Redundancy - the inclusion of extra components that are not strictly necessary to functioning, in case of failure in other components.


----------



## BBCWatcher (Dec 28, 2012)

"Irons in the fire" is also a perfectly fine expression in standard American English. The U.S. also had blacksmiths.


----------



## twostep (Apr 3, 2008)

mr.t said:


> irons in the fire - May be used with a positive connotation, e.g. "have other irons in the fire" (other projects are available if this one fails), or with a negative connotation, e.g. "too many irons in the fire" (overwhelmed by having too many tasks)
> 
> Redundancy - the inclusion of extra components that are not strictly necessary to functioning, in case of failure in other components.


Here lies part of your problem. Who in Texas is supposed to understand you.

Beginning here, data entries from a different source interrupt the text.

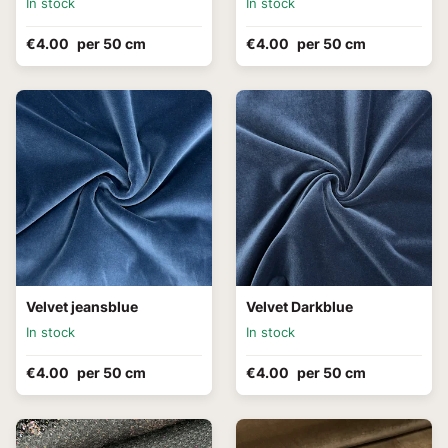
In stock
In stock
€4.00
per 50 cm
€4.00
per 50 cm
Velvet jeansblue
Velvet Darkblue
In stock
In stock
€4.00
per 50 cm
€4.00
per 50 cm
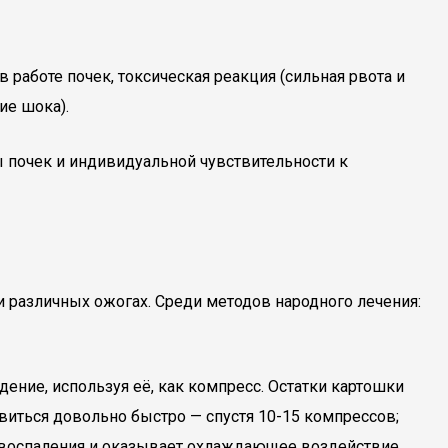
работе почек, токсическая реакция (сильная рвота и
ие шока).
 почек и индивидуальной чувствительности к
различных ожогах. Среди методов народного лечения:
ние, используя её, как компресс. Остатки картошки
виться довольно быстро — спустя 10-15 компрессов;
т воспаления и оказывает охлаждающее воздействие.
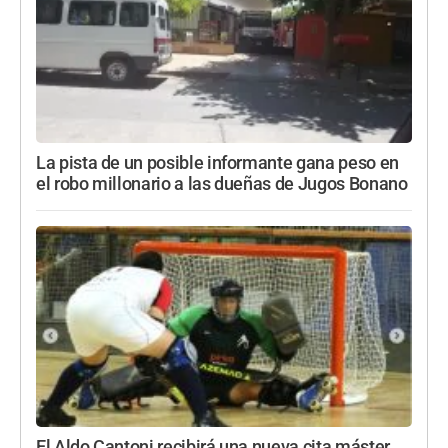
La pista de un posible informante gana peso en
el robo millonario a las dueñas de Jugos Bonano
El Aldo Cantoni recibirá una nueva cita máster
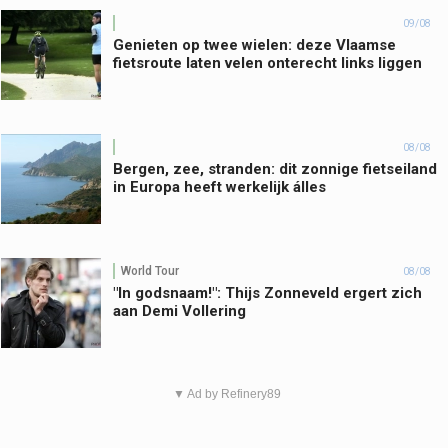
09/08
Genieten op twee wielen: deze Vlaamse
fietsroute laten velen onterecht links liggen
08/08
Bergen, zee, stranden: dit zonnige fietseiland
in Europa heeft werkelijk álles
World Tour
08/08
"In godsnaam!": Thijs Zonneveld ergert zich
aan Demi Vollering
▼ Ad by Refinery89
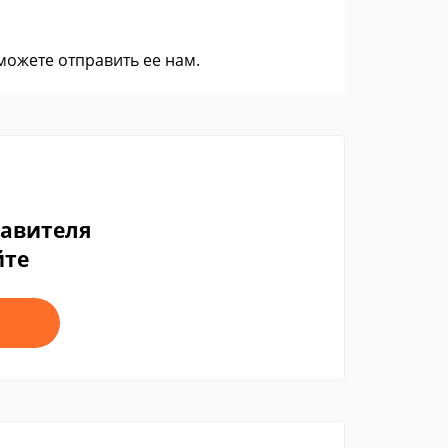
 можете
отправить ее нам
.
тавителя
йте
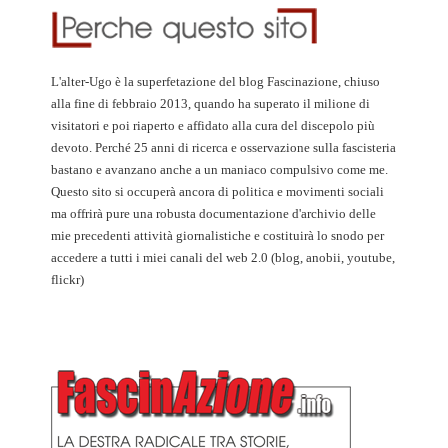
L'alter-Ugo è la superfetazione del blog Fascinazione, chiuso
alla fine di febbraio 2013, quando ha superato il milione di
visitatori e poi riaperto e affidato alla cura del discepolo più
devoto. Perché 25 anni di ricerca e osservazione sulla fascisteria
bastano e avanzano anche a un maniaco compulsivo come me.
Questo sito si occuperà ancora di politica e movimenti sociali
ma offrirà pure una robusta documentazione d'archivio delle
mie precedenti attività giornalistiche e costituirà lo snodo per
accedere a tutti i miei canali del web 2.0 (blog, anobii, youtube,
flickr)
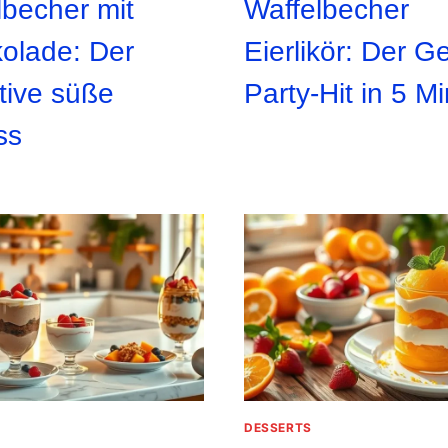
lbecher mit
Waffelbecher
olade: Der
Eierlikör: Der G
tive süße
Party-Hit in 5 M
ss
DESSERTS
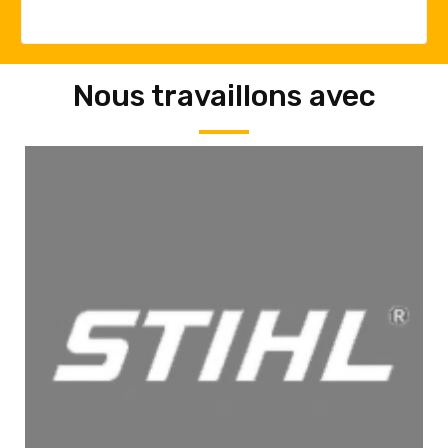
Nous travaillons avec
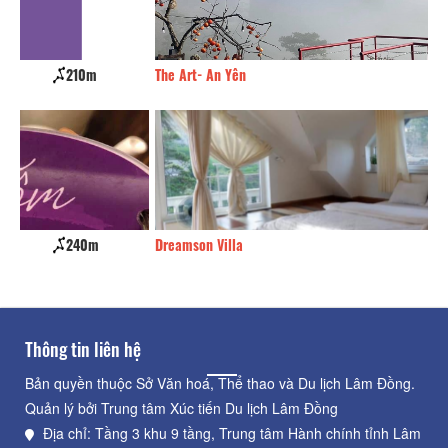
The Art- An Yên
240m
Nh
Dreamson Villa
250m
Pa
Thông tin liên hệ
Bản quyền thuộc Sở Văn hoá, Thể thao và Du lịch Lâm Đồng.
Quản lý bởi Trung tâm Xúc tiến Du lịch Lâm Đồng
Địa chỉ: Tầng 3 khu 9 tầng, Trung tâm Hành chính tỉnh Lâm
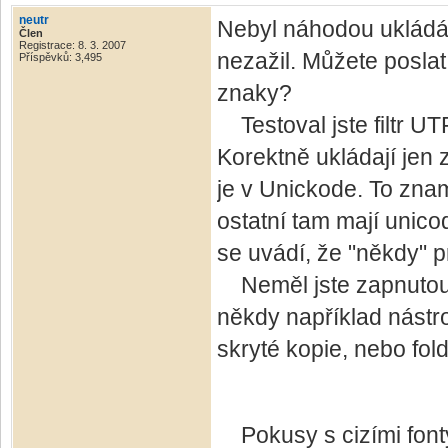
neutr
Nebyl náhodou ukládán
Člen
Registrace: 8. 3. 2007
nezažil. Můžete posla
Příspěvků: 3,495
znaky?
Testoval jste filtr UT
Korektně ukládají jen
je v Unickode. To zname
ostatní tam mají unico
se uvádí, že "někdy" pr
Neměl jste zapnutou p
někdy například nástro
skryté kopie, nebo fol
Pokusy s cizími fonty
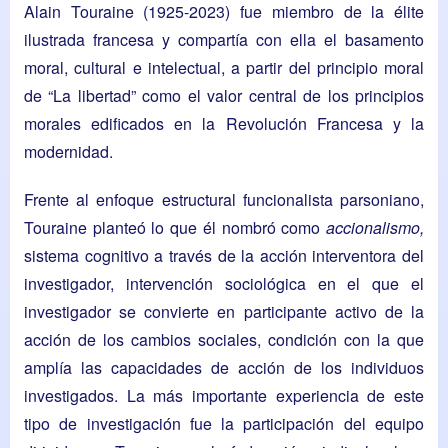
Alain Touraine (1925-2023) fue miembro de la élite
ilustrada francesa y compartía con ella el basamento
moral, cultural e intelectual, a partir del principio moral
de “La libertad” como el valor central de los principios
morales edificados en la Revolución Francesa y la
modernidad.
Frente al enfoque estructural funcionalista parsoniano,
Touraine planteó lo que él nombró como
accionalismo,
sistema cognitivo a través de la acción interventora del
investigador, intervención sociológica en el que el
investigador se convierte en participante activo de la
acción de los cambios sociales, condición con la que
amplía las capacidades de acción de los individuos
investigados. La más importante experiencia de este
tipo de investigación fue la participación del equipo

Your easiest way will be going through a mortgage broker not a mortgage banker. Lack of US credit and employment history are your main issues. LTV may be the other.


----------



## Bellthorpe (Jun 23, 2013)

twostep said:


> LTV may be the other.


Can you explain this for non US speaker please?


----------



## Davis1 (Feb 20, 2009)

Loan-to-value ratio - Wikipedia, the free encyclopedia


----------



## mr.t (Sep 21, 2012)

Well its been a while for this update, but we have been busy.

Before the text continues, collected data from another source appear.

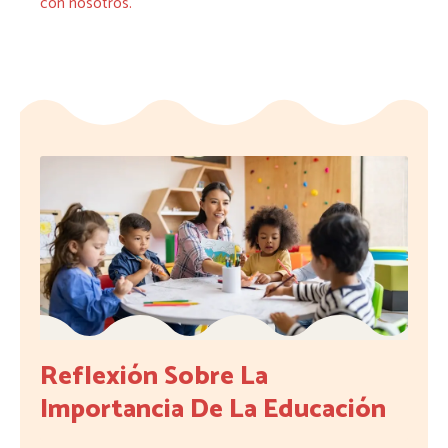
con nosotros.
Reflexión Sobre La
Importancia De La Educación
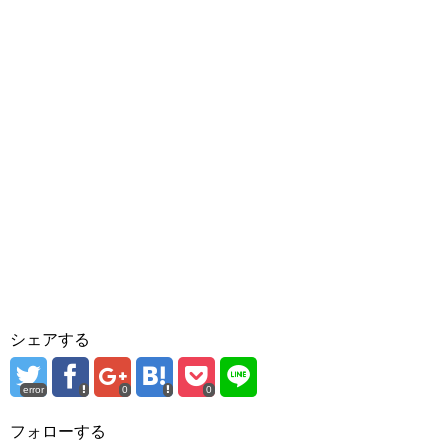
シェアする
error
0
0
フォローする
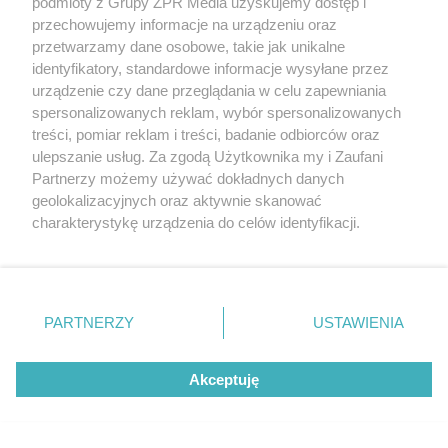
podmioty z Grupy ZPR Media uzyskujemy dostęp i
przechowujemy informacje na urządzeniu oraz
przetwarzamy dane osobowe, takie jak unikalne
identyfikatory, standardowe informacje wysyłane przez
urządzenie czy dane przeglądania w celu zapewniania
spersonalizowanych reklam, wybór spersonalizowanych
treści, pomiar reklam i treści, badanie odbiorców oraz
ulepszanie usług. Za zgodą Użytkownika my i Zaufani
Partnerzy możemy używać dokładnych danych
geolokalizacyjnych oraz aktywnie skanować
charakterystykę urządzenia do celów identyfikacji.
Ponieważ cenimy Twoją prywatność, prosimy o zgodę na
Posadź te rośliny obok borówki. Owoce
korzystanie z tych technologii poprzez kliknięcie
będziesz zbierać wiadrami!
„Akceptuję”. Zgoda jest dobrowolna i zawsze możesz ją
zmienić/wycofać klikając przycisk ustawień prywatności
PARTNERZY
USTAWIENIA
znajdujący się w lewym dolnym rogu strony
. Niektóre
11
rodzaje przetwarzania danych nie wymagają zgody
Akceptuję
użytkownika, ale masz prawo sprzeciwić się takiemu
przetwarzaniu. Preferencje będą miały zastosowanie tylko
na tej witrynie.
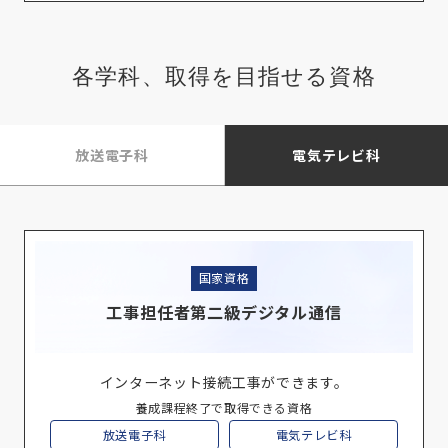
各学科、取得を目指せる資格
放送電子科
電気テレビ科
国家資格
工事担任者第二級デジタル通信
インターネット接続工事ができます。
養成課程終了で取得できる資格
放送電子科
電気テレビ科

I notice the thread has been rationalized as one of the mods appeared to be disappearing up there own posterior (on a forum dedicated to help).

We got a mortgage with no US credit history, 20% loan to value and we have been in bliss for the last three months - $350k property.
There were two companies wishing to provide the mortgage and I actually had to let one down (they were really that keen to lend)

There was a lot of paperwork, and the underwriter wanted to see two years worth of mortgage payments in assets. (Cars, Savings, Pensions etc)
(Don't think I would still be in the country two years after loosing a job though!)

Any genuine people are quite welcome to PM me and I will pass on further details.

Thanks for the help (you know who you are)
Mark


----------



## twostep (Apr 3, 2008)

A) You may wNt to tone down a bit. 
B) Congratulations to the new home and everything that comes with it.


----------



## EuroBob (Feb 23, 2015)

twostep said:


> Can you explain this for non UK/AU speaker please?


Grin- It is funny that you thought this was slang from the UK/AU.
I always attributed this expression to the cattle ranchers of the U.S..
The "irons in the fire" are a reference to branding irons.
You need to have more than one branding iron in the fire so that you always have one hot enough to do the job.


----------